Eventually I do take photos of course. Then I approach Ponte Vecchio from the northern side. Pretty jewelry displays fill every shop window. Was it so twenty years ago? I don’t remember. I soon learn that indeed it was: for the butchers, tanners and blacksmiths who operated from the bridge originally, were thrown out by Duke Ferdinando I in 1593 for creating too much noise and stench. Back and forward along Ponte Vecchio I wander, luxuriating in the fact that there’s no hurry. Nor does it matter that it’s Monday and museums are shut, as I plan to visit
Firenze over and over again. I feel rich with opportunity, and my Tuscan
hat provokes conversation.
Next I wander along the Archibusieri, the corridor adjacent to the river, until I find myself looking straight under the arches of the infamous Uffizi Gallery. I smirk to see I had scribbled the names of favourite paintings on the back of my precious map. And I wonder if my experience of them now will be as satisfying? I walk in circles around Piazza della Signoria still reveling in the lack of need to rush. A talented guitarist adds to the atmosphere, playing classical augmentations of well-known pop songs. Friends laugh at my fondness for John Denver - cemented after going to a live concert not long after my father died and finding him of immense comfort. What would they think of hearing Annie’s Song in the middle of
Firenze? I can see
Brunelleschi’s Dome poking up over buildings in the distance but decide to save
the duomo’s delights for later. Instead
I walk toward Basilica di Santa Croce,
stopping on the opposite side of the piazza to stare at the white stone façade
glistening in the strong afternoon light.
Churches of this size really do need a large space in front of them, for
one of the things that makes the Duomo in Milano and the Vatican in
so special is the life going on around them.

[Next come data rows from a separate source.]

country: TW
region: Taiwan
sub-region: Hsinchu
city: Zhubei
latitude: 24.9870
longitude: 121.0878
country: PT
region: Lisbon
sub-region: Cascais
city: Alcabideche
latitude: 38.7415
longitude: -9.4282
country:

At any rate you can’t absorb the grandeur with one or two glances, so I
plonk myself down in the shade happy to eat an apple and watch tour-groups
After hours of indulgent wandering in the vicinity of Piazza della Repubblica and Piazza San Marco, I finally make my way back across Ponte Vecchio toward my car. On the south side of the river I drive around to Piazzale Michelangelo. Sinking into splendid views over the city and river, Brunelleschi’s Dome sparkling in early evening sun, I am soon refreshed by the gradually-cooler air and the music provided by buskers, one strumming a Ukranian dulcimer.

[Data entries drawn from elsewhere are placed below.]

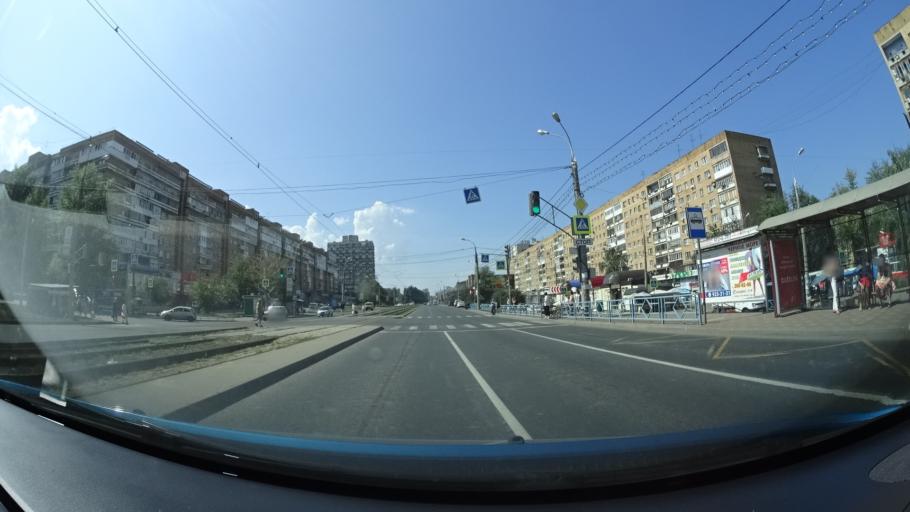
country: RU
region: Samara
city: Samara
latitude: 53.2106
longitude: 50.1412
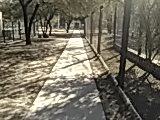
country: AR
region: Chaco
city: Presidencia Roque Saenz Pena
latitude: -26.8192
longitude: -60.4171
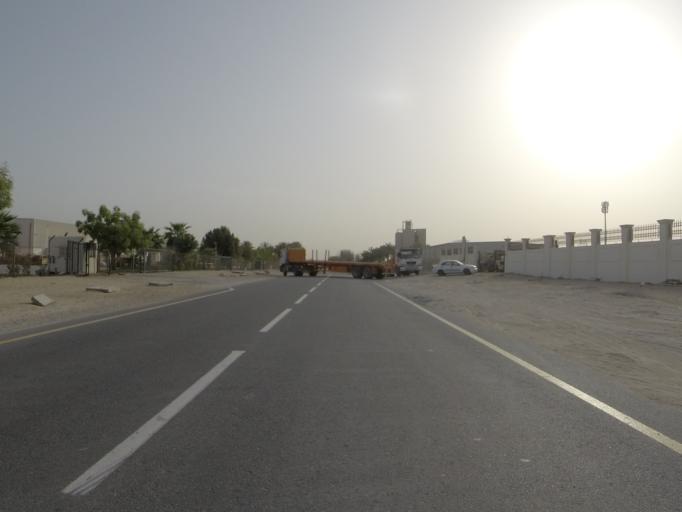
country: AE
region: Dubai
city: Dubai
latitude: 24.9547
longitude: 55.0609
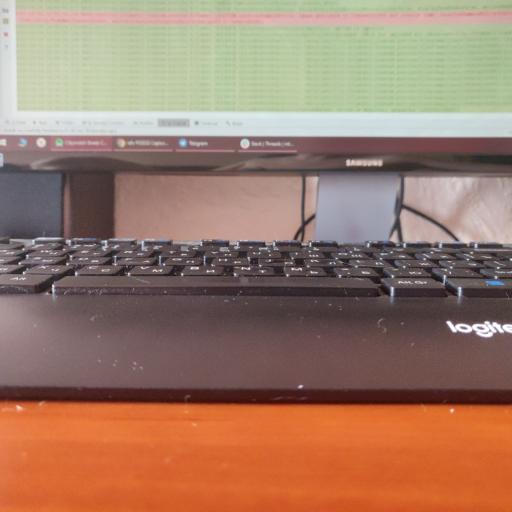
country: AX
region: Alands skaergard
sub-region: Vardoe
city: Vardoe
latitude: 60.8030
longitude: 20.4440
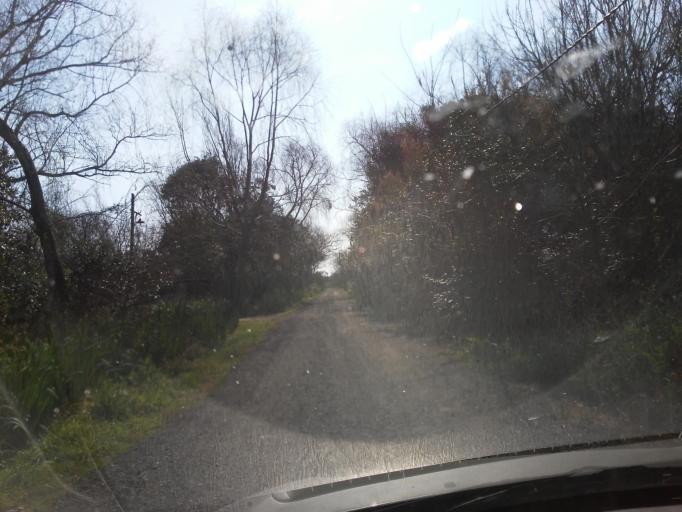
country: AR
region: Buenos Aires
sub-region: Partido de Avellaneda
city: Avellaneda
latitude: -34.6700
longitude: -58.3097
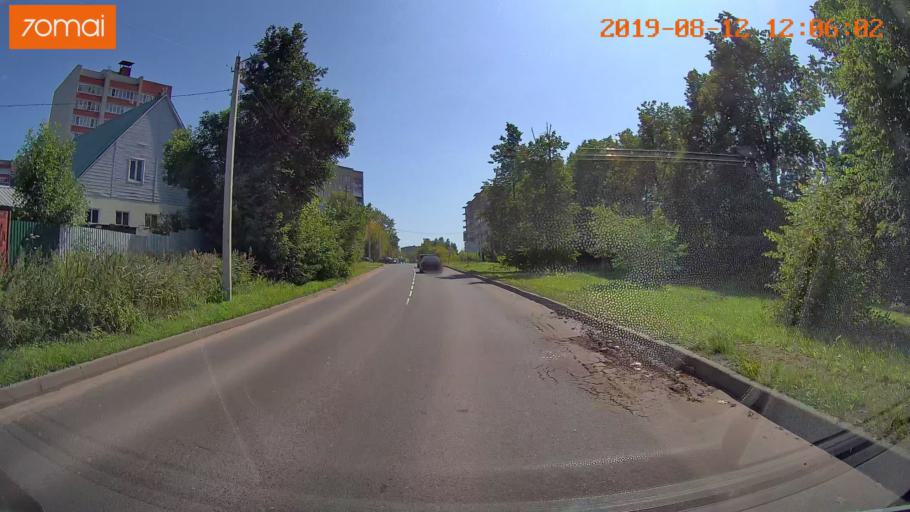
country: RU
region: Ivanovo
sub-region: Gorod Ivanovo
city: Ivanovo
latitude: 56.9901
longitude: 41.0198
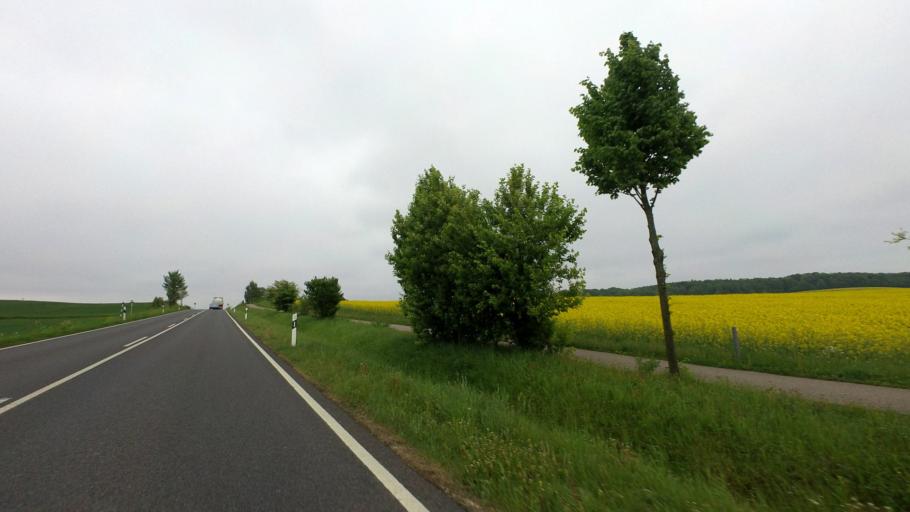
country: DE
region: Mecklenburg-Vorpommern
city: Wulkenzin
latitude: 53.5473
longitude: 13.1893
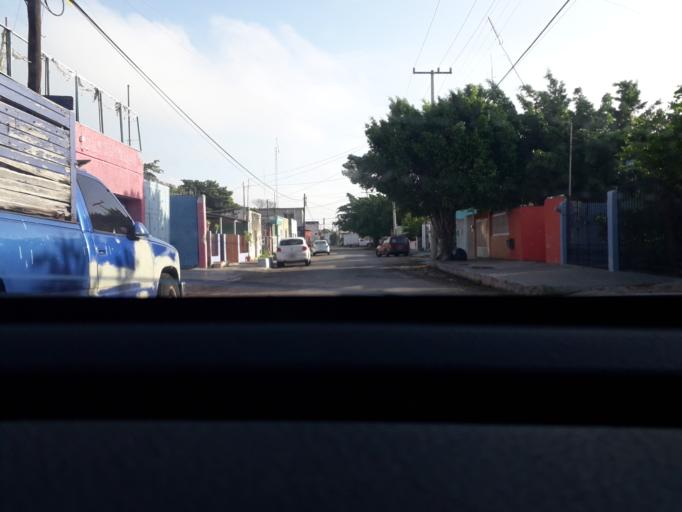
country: MX
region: Yucatan
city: Merida
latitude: 20.9614
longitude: -89.6353
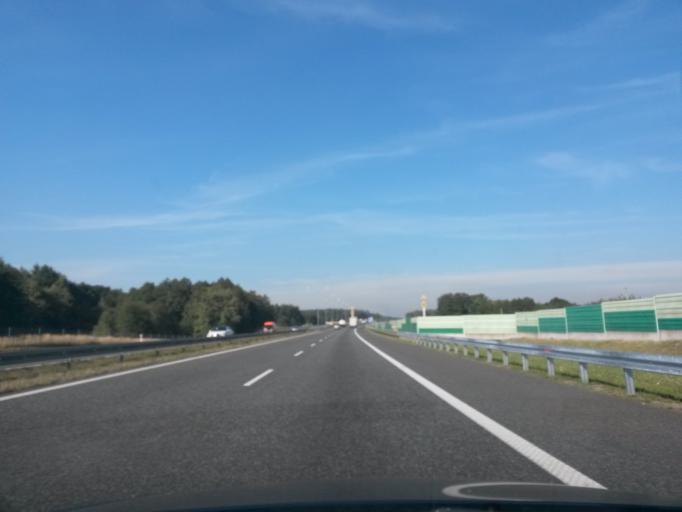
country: PL
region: Silesian Voivodeship
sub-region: Powiat gliwicki
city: Sosnicowice
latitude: 50.3035
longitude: 18.5538
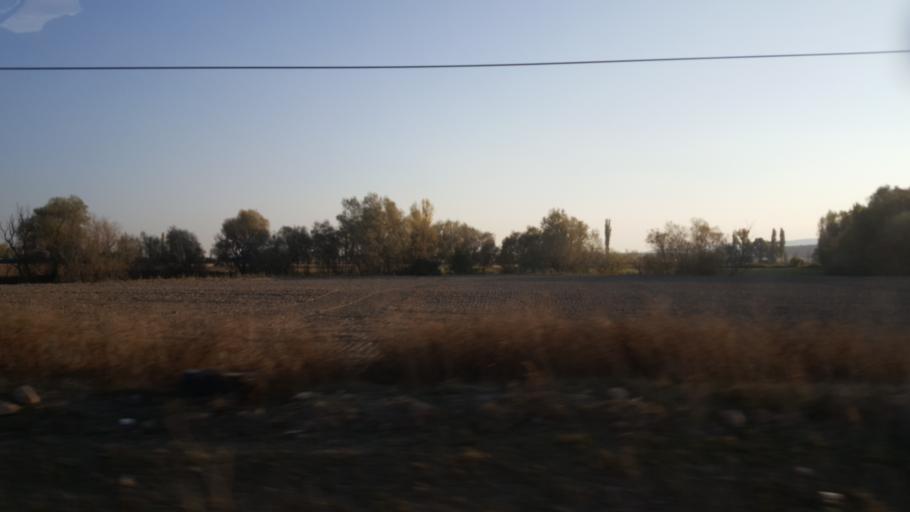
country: TR
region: Eskisehir
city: Mahmudiye
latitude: 39.5758
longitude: 30.9052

After driving back to my new home in the Tuscan olive grove, I then top off an invigorating day by preparing a salad with tomatoes, basil and peppers picked freshly from the garden near my cottage. Combined with pane, olio e parmigiano reggiano this is about as good as it gets, and I walk up the hill to the pool with a bottle of Chianti under my arm and the scent of freshly-cut basilico in my nostrils. The key to this country living, I’m fast realizing, is going to be to mix it up - alternating between bustling town and social experiences, with quiet time for reading, writing and swimming.
A new wave of contentment washes over me.